--- start DOCUMENT SECTION ---
# zz update



## LunaSick (Nov 18, 2003)

possitive and bad comments welcome, this same fish is for sale


----------



## SLANTED (Dec 7, 2003)

I'm not a FH person, but if I was I would definately get this guy. Just a gorgeous fish. Is he full of piss and vinegar too?

edit: typo


----------



## jonscilz (Dec 2, 2004)

awesome fish


----------



## acidWarp (Jun 30, 2003)

Wow, I'm not big into FH's either, but one like that could change my mind.


----------



## MR.FREEZ (Jan 26, 2004)

looks nice


----------



## Gordeez (Sep 21, 2003)

Took me a while to spot the Fish, Hes Camo with that Gravel :laugh: 
Seriously though, Very nice looking fish man!


----------



## janus (Oct 28, 2004)

Wow, great coloration!


----------



## Death in #'s (Apr 29, 2003)

dam ugly gravel


----------



## lemmywinks (Jan 25, 2004)

Death in # said:


> dam ugly gravel
> [snapback]845864[/snapback]​


but the gravel makes the flowerhorn look twice as nice as it is though









very nice


----------



## Atlanta Braves Baby! (Mar 12, 2003)

Why they even sell gravel that color is beyond me.


----------



## Ries (Mar 20, 2004)

he's beautiful


----------
--- end DOCUMENT SECTION ---
--- start DATA LINES ---
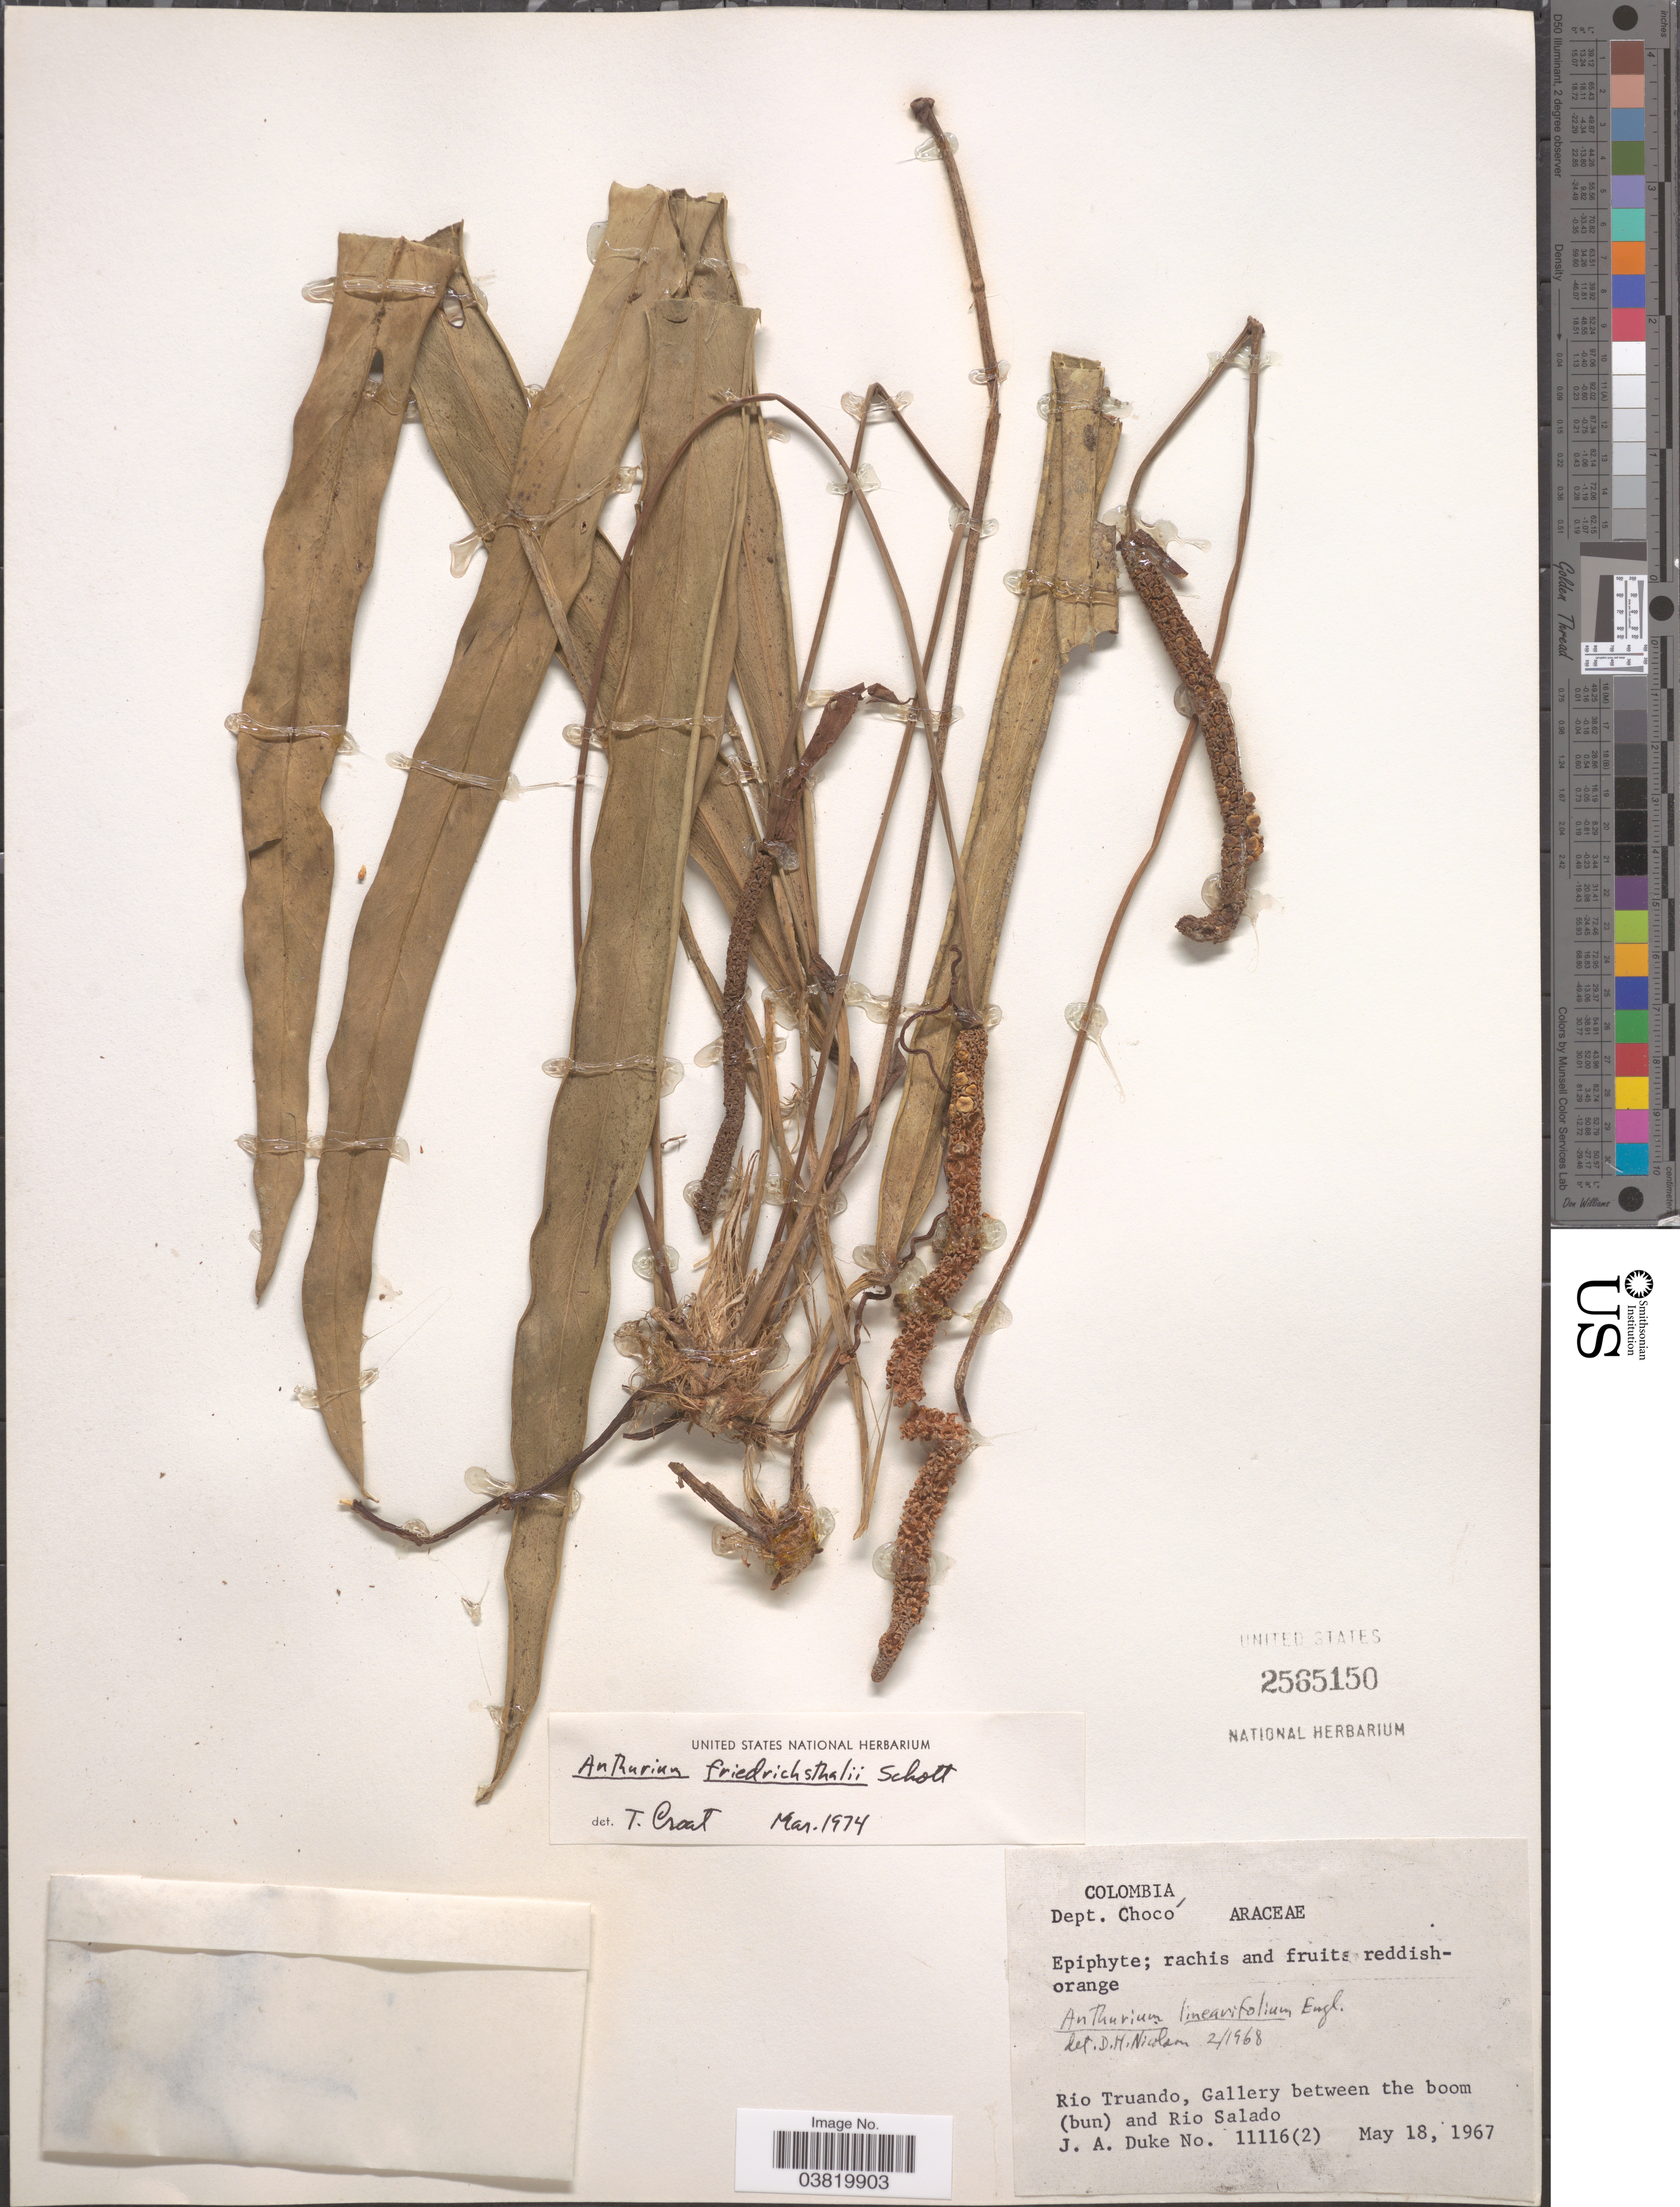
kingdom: Plantae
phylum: Tracheophyta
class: Liliopsida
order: Alismatales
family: Araceae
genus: Anthurium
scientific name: Anthurium friedrichsthalii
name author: Schott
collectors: J. A. Duke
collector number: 11116(2)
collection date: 1967-05-18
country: Colombia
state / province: Chocó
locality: Dept. Chocó. Rio Truando, Gallery between the boom (bun) and Rio Salado.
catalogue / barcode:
--- end DATA LINES ---
In the forum thread, what does LunaSick say about buying the fish? Answer using only the forum thread, not the rows.

The fish is for sale.